─── Provided records ───

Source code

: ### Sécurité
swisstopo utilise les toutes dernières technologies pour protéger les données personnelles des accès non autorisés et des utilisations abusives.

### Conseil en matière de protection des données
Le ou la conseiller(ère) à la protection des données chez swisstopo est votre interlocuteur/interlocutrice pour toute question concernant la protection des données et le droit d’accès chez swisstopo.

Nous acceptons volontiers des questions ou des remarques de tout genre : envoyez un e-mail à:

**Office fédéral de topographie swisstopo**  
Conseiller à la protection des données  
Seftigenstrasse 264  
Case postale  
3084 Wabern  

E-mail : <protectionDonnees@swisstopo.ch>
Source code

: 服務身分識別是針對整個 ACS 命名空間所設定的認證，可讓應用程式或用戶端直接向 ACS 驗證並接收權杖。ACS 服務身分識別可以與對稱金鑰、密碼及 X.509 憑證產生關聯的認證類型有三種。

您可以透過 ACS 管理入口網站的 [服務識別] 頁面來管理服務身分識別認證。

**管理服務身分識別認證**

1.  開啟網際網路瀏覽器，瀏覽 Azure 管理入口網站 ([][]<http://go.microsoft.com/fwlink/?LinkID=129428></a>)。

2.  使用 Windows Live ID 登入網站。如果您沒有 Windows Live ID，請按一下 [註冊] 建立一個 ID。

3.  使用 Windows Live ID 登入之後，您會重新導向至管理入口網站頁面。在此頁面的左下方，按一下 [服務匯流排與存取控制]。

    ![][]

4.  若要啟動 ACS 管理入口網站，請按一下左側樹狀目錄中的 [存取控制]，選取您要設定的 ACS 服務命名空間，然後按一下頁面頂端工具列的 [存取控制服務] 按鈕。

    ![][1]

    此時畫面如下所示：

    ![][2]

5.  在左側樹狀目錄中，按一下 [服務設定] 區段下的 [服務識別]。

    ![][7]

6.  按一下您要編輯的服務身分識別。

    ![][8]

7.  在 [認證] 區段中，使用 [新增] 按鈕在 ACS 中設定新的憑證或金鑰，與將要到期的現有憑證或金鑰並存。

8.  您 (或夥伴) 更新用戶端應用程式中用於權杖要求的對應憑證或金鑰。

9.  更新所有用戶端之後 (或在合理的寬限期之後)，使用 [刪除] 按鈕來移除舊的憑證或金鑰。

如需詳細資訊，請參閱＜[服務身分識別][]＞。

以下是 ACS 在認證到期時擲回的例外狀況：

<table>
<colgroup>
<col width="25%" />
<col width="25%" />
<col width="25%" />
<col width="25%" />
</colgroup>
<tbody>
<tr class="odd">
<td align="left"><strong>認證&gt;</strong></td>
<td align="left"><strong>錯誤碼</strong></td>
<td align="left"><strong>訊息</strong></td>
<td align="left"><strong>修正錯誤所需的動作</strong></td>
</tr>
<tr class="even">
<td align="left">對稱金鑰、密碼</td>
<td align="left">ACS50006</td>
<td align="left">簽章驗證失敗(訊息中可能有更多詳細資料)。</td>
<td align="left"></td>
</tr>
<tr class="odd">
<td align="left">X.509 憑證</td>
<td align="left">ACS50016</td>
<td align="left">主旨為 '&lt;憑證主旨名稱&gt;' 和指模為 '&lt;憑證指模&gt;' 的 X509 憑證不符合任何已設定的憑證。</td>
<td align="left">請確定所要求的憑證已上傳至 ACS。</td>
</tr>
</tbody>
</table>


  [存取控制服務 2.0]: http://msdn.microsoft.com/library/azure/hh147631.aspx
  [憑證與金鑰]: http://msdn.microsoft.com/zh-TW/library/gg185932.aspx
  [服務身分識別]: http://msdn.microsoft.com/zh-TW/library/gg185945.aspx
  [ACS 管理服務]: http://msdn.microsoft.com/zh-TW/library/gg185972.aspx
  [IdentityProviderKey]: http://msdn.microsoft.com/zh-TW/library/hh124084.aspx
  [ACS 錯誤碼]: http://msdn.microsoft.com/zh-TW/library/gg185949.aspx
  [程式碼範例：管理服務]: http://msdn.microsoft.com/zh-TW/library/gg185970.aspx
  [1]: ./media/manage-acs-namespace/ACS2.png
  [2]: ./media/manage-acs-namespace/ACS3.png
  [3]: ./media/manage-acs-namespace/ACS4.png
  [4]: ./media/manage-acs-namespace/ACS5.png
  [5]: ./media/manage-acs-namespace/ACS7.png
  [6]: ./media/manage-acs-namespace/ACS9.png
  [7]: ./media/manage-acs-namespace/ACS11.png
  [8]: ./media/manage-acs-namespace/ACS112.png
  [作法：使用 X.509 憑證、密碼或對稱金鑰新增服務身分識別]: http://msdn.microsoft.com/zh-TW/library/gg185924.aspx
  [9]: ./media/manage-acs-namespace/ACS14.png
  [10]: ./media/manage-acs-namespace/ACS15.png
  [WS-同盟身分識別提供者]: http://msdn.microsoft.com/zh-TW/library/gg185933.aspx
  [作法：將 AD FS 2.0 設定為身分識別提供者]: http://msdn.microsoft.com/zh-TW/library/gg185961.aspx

───

Exercise | Can you set down every line of the material above, word for word?

Result for this exercise |
Source code

: ### Sécurité
swisstopo utilise les toutes dernières technologies pour protéger les données personnelles des accès non autorisés et des utilisations abusives.

### Conseil en matière de protection des données
Le ou la conseiller(ère) à la protection des données chez swisstopo est votre interlocuteur/interlocutrice pour toute question concernant la protection des données et le droit d’accès chez swisstopo.

Nous acceptons volontiers des questions ou des remarques de tout genre : envoyez un e-mail à:

**Office fédéral de topographie swisstopo**  
Conseiller à la protection des données  
Seftigenstrasse 264  
Case postale  
3084 Wabern  

E-mail : <protectionDonnees@swisstopo.ch>
Source code

: 服務身分識別是針對整個 ACS 命名空間所設定的認證，可讓應用程式或用戶端直接向 ACS 驗證並接收權杖。ACS 服務身分識別可以與對稱金鑰、密碼及 X.509 憑證產生關聯的認證類型有三種。

您可以透過 ACS 管理入口網站的 [服務識別] 頁面來管理服務身分識別認證。

**管理服務身分識別認證**

1.  開啟網際網路瀏覽器，瀏覽 Azure 管理入口網站 ([][]<http://go.microsoft.com/fwlink/?LinkID=129428></a>)。

2.  使用 Windows Live ID 登入網站。如果您沒有 Windows Live ID，請按一下 [註冊] 建立一個 ID。

3.  使用 Windows Live ID 登入之後，您會重新導向至管理入口網站頁面。在此頁面的左下方，按一下 [服務匯流排與存取控制]。

    ![][]

4.  若要啟動 ACS 管理入口網站，請按一下左側樹狀目錄中的 [存取控制]，選取您要設定的 ACS 服務命名空間，然後按一下頁面頂端工具列的 [存取控制服務] 按鈕。

    ![][1]

    此時畫面如下所示：

    ![][2]

5.  在左側樹狀目錄中，按一下 [服務設定] 區段下的 [服務識別]。

    ![][7]

6.  按一下您要編輯的服務身分識別。

    ![][8]

7.  在 [認證] 區段中，使用 [新增] 按鈕在 ACS 中設定新的憑證或金鑰，與將要到期的現有憑證或金鑰並存。

8.  您 (或夥伴) 更新用戶端應用程式中用於權杖要求的對應憑證或金鑰。

9.  更新所有用戶端之後 (或在合理的寬限期之後)，使用 [刪除] 按鈕來移除舊的憑證或金鑰。

如需詳細資訊，請參閱＜[服務身分識別][]＞。

以下是 ACS 在認證到期時擲回的例外狀況：

<table>
<colgroup>
<col width="25%" />
<col width="25%" />
<col width="25%" />
<col width="25%" />
</colgroup>
<tbody>
<tr class="odd">
<td align="left"><strong>認證&gt;</strong></td>
<td align="left"><strong>錯誤碼</strong></td>
<td align="left"><strong>訊息</strong></td>
<td align="left"><strong>修正錯誤所需的動作</strong></td>
</tr>
<tr class="even">
<td align="left">對稱金鑰、密碼</td>
<td align="left">ACS50006</td>
<td align="left">簽章驗證失敗(訊息中可能有更多詳細資料)。</td>
<td align="left"></td>
</tr>
<tr class="odd">
<td align="left">X.509 憑證</td>
<td align="left">ACS50016</td>
<td align="left">主旨為 '&lt;憑證主旨名稱&gt;' 和指模為 '&lt;憑證指模&gt;' 的 X509 憑證不符合任何已設定的憑證。</td>
<td align="left">請確定所要求的憑證已上傳至 ACS。</td>
</tr>
</tbody>
</table>


  [存取控制服務 2.0]: http://msdn.microsoft.com/library/azure/hh147631.aspx
  [憑證與金鑰]: http://msdn.microsoft.com/zh-TW/library/gg185932.aspx
  [服務身分識別]: http://msdn.microsoft.com/zh-TW/library/gg185945.aspx
  [ACS 管理服務]: http://msdn.microsoft.com/zh-TW/library/gg185972.aspx
  [IdentityProviderKey]: http://msdn.microsoft.com/zh-TW/library/hh124084.aspx
  [ACS 錯誤碼]: http://msdn.microsoft.com/zh-TW/library/gg185949.aspx
  [程式碼範例：管理服務]: http://msdn.microsoft.com/zh-TW/library/gg185970.aspx
  [1]: ./media/manage-acs-namespace/ACS2.png
  [2]: ./media/manage-acs-namespace/ACS3.png
  [3]: ./media/manage-acs-namespace/ACS4.png
  [4]: ./media/manage-acs-namespace/ACS5.png
  [5]: ./media/manage-acs-namespace/ACS7.png
  [6]: ./media/manage-acs-namespace/ACS9.png
  [7]: ./media/manage-acs-namespace/ACS11.png
  [8]: ./media/manage-acs-namespace/ACS112.png
  [作法：使用 X.509 憑證、密碼或對稱金鑰新增服務身分識別]: http://msdn.microsoft.com/zh-TW/library/gg185924.aspx
  [9]: ./media/manage-acs-namespace/ACS14.png
  [10]: ./media/manage-acs-namespace/ACS15.png
  [WS-同盟身分識別提供者]: http://msdn.microsoft.com/zh-TW/library/gg185933.aspx
  [作法：將 AD FS 2.0 設定為身分識別提供者]: http://msdn.microsoft.com/zh-TW/library/gg185961.aspx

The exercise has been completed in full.